DATA SUPPLIED:
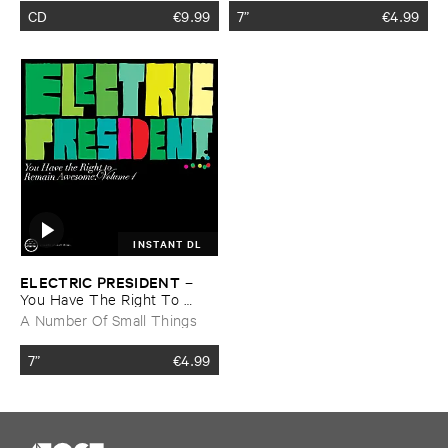
CD
€
9.99
7”
€
4.99
INSTANT DL
ELECTRIC ​PRESIDENT
–
You ​Have ​The ​Right ​To ​
Remain ​Awesome: ​Vol. ​1
A Number Of Small Things
7”
€
4.99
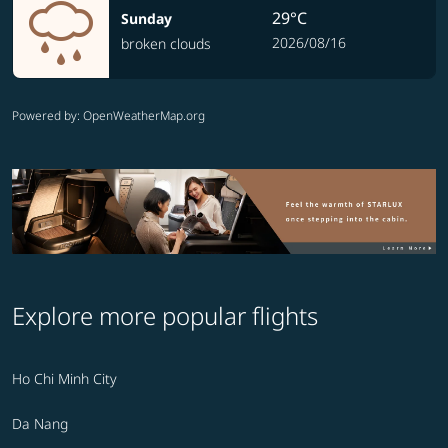
29°C
Sunday
2026/08/16
broken clouds
Powered by
: OpenWeatherMap.org
Explore more popular flights
Ho Chi Minh City
Da Nang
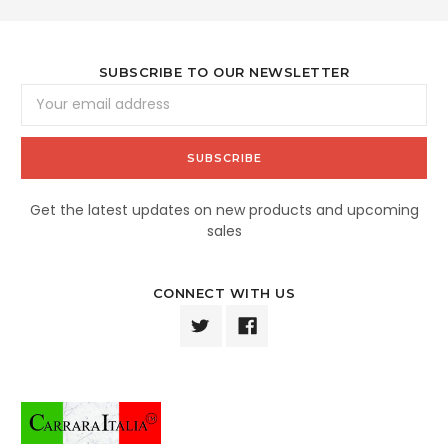
SUBSCRIBE TO OUR NEWSLETTER
Email
Address
Get the latest updates on new products and upcoming
sales
CONNECT WITH US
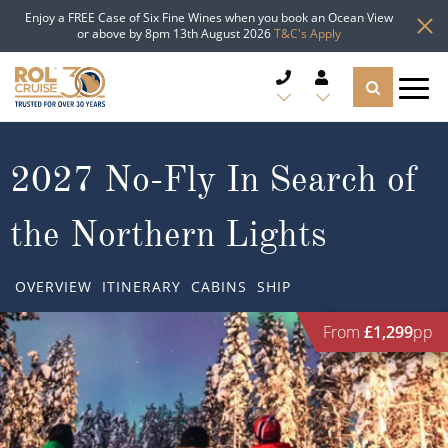
Enjoy a FREE Case of Six Fine Wines when you book an Ocean View
or above by 8pm 13th August 2026
T&C's Apply
CRUISE DEALS
2027 No-Fly In Search of
CRUISE LINES
the Northern Lights
CRUISE SHIPS
OVERVIEW
ITINERARY
CABINS
SHIP
DESTINATIONS
From
£1,299
pp
TYPES OF CRUISE
Popular Regions
TRAVEL ADVICE
Top cruise types
Atlantic Islands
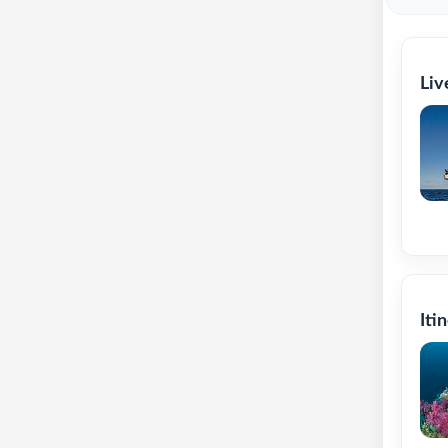
Liv
Iti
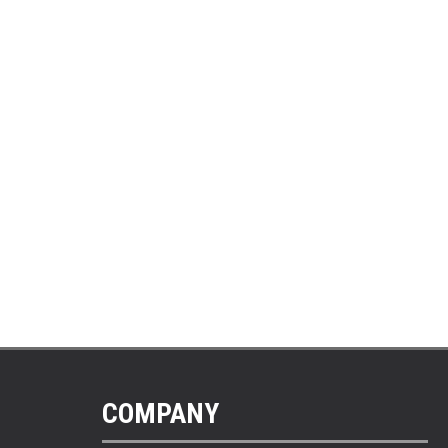
COMPANY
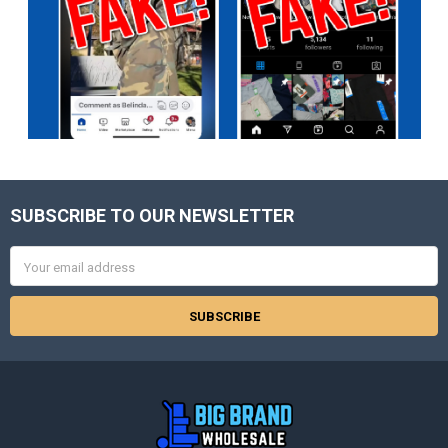
SUBSCRIBE TO OUR NEWSLETTER
Footer
Email
Address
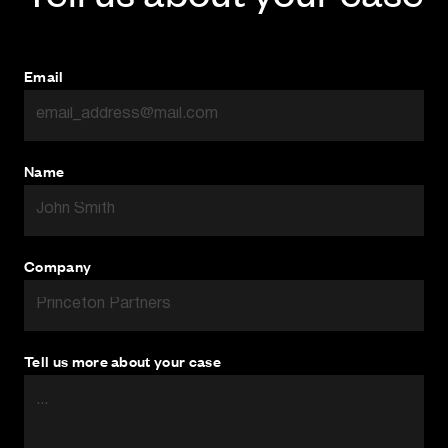
disruption and cost to our clients as possible.
Email
Name
Company
Tell us more about your case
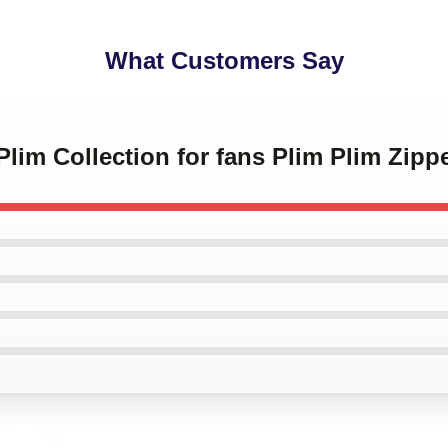
What Customers Say
 Plim Collection for fans Plim Plim Zip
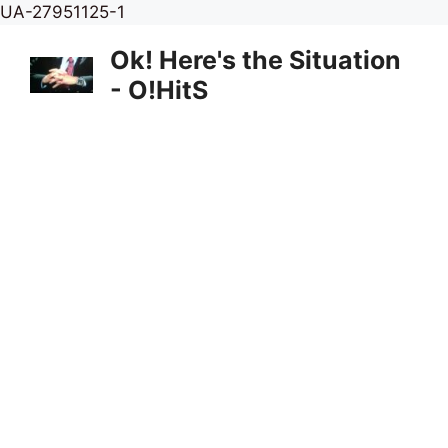
Skip
UA-27951125-1
to
Ok! Here's the Situation
content
- O!HitS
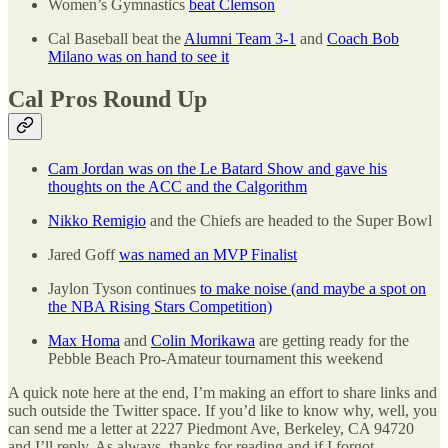
Women’s Gymnastics
beat Clemson
Cal Baseball beat the
Alumni Team 3-1
and
Coach Bob
Milano was on hand to see it
Cal Pros Round Up
Cam Jordan was on the Le Batard Show and gave his
thoughts on the ACC and the Calgorithm
Nikko Remigio
and the Chiefs are headed to the Super Bowl
Jared Goff
was named an MVP Finalist
Jaylon Tyson continues
to make noise (and maybe a spot on
the NBA Rising Stars Competition)
Max Homa
and
Colin Morikawa
are getting ready for the
Pebble Beach Pro-Amateur tournament this weekend
A quick note here at the end, I’m making an effort to share links and
such outside the Twitter space. If you’d like to know why, well, you
can send me a letter at 2227 Piedmont Ave, Berkeley, CA 94720
and I’ll reply. As always, thanks for reading and if I forgot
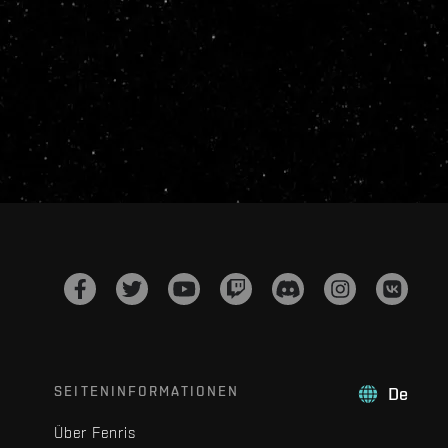
SEITENINFORMATIONEN
De
Über Fenris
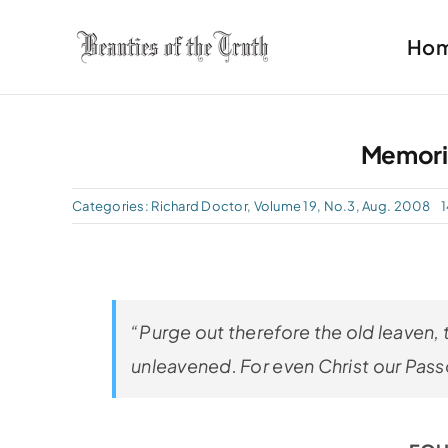
Skip
Ho
to
content
Memori
Categories:
Richard Doctor
,
Volume 19, No.3, Aug. 2008
1
“Purge out therefore the old leaven, 
unleavened. For even Christ our Passov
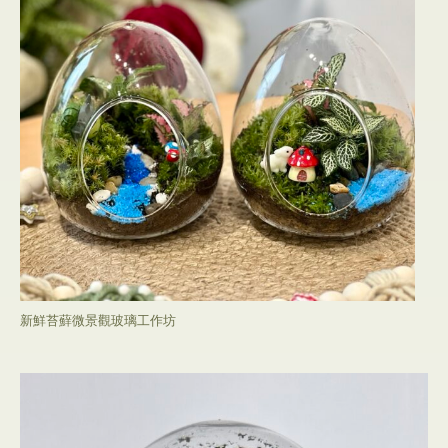
新鮮苔蘚微景觀玻璃工作坊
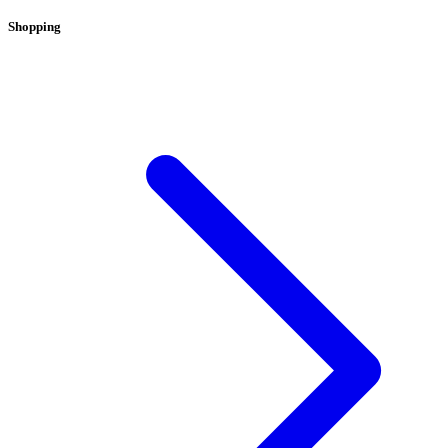
Shopping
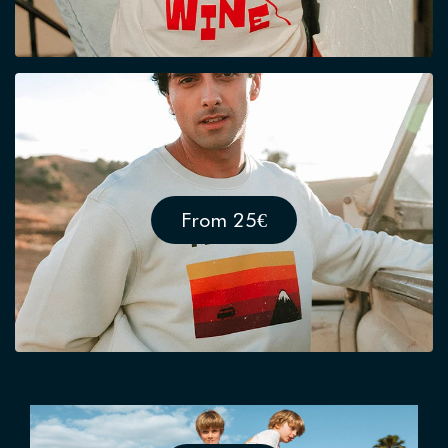
From 25€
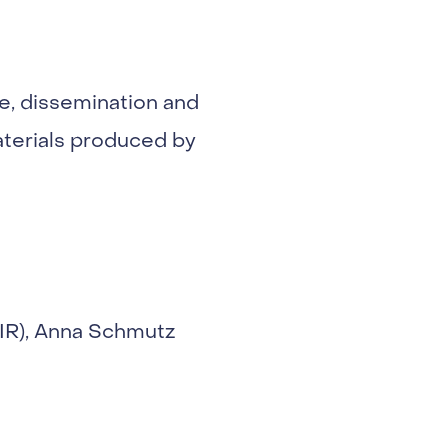
ve, dissemination and
materials produced by
DIR), Anna Schmutz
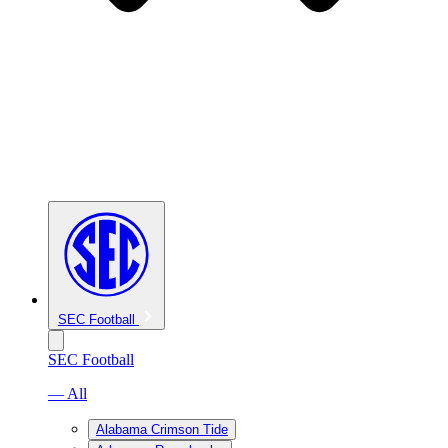
SEC Football
SEC Football
— All
Alabama Crimson Tide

ASSIGNMENT:
When you transcribe the entries, reproduce each line exactly and skip any picture.

YOUR RESPONSE:
CD
€
9.99
7”
€
4.99
INSTANT DL
ELECTRIC ​PRESIDENT
–
You ​Have ​The ​Right ​To ​
Remain ​Awesome: ​Vol. ​1
A Number Of Small Things
7”
€
4.99
29°C
Sunday
2026/08/16
broken clouds
Powered by
: OpenWeatherMap.org
Explore more popular flights
Ho Chi Minh City
Da Nang
SUBSCRIBE TO OUR NEWSLETTER
Email
Address
Get the latest updates on new products and upcoming
sales
CONNECT WITH US
Enjoy a FREE Case of Six Fine Wines when you book an Ocean View
or above by 8pm 13th August 2026
T&C's Apply
CRUISE DEALS
2027 No-Fly In Search of
CRUISE LINES
the Northern Lights
CRUISE SHIPS
OVERVIEW
ITINERARY
CABINS
SHIP
DESTINATIONS
From
£1,299
pp
TYPES OF CRUISE
Popular Regions
TRAVEL ADVICE
Top cruise types
Atlantic Islands
Liv
Iti
COMPANY
SUBSCRIBE TO OUR NEWSLETTER
Footer
Email
Address
disruption and cost to our clients as possible.
Email
Name
Company
Tell us more about your case
What Customers Say
 Plim Collection for fans Plim Plim Zip
Skip
UA-27951125-1
to
Ok! Here's the Situation
content
- O!HitS
Women’s Gymnastics
beat Clemson
Cal Baseball beat the
Alumni Team 3-1
and
Coach Bob
Milano was on hand to see it
Cal Pros Round Up
Cam Jordan was on the Le Batard Show and gave his
thoughts on the ACC and the Calgorithm
Nikko Remigio
and the Chiefs are headed to the Super Bowl
Jared Goff
was named an MVP Finalist
Jaylon Tyson continues
to make noise (and maybe a spot on
the NBA Rising Stars Competition)
Max Homa
and
Colin Morikawa
are getting ready for the
Pebble Beach Pro-Amateur tournament this weekend
A quick note here at the end, I’m making an effort to share links and
such outside the Twitter space. If you’d like to know why, well, you
can send me a letter at 2227 Piedmont Ave, Berkeley, CA 94720
and I’ll reply. As always, thanks for reading and if I forgot
SEITENINFORMATIONEN
De
Über Fenris
Skip
Ho
to
content
Memori
Categories:
Richard Doctor
,
Volume 19, No.3, Aug. 2008
1
“Purge out therefore the old leaven, 
unleavened. For even Christ our Passov
新鮮苔蘚微景觀玻璃工作坊
Shopping
From 25€
ve, dissemination and
materials produced by
DIR), Anna Schmutz
SEC Football
SEC Football
— All
Alabama Crimson Tide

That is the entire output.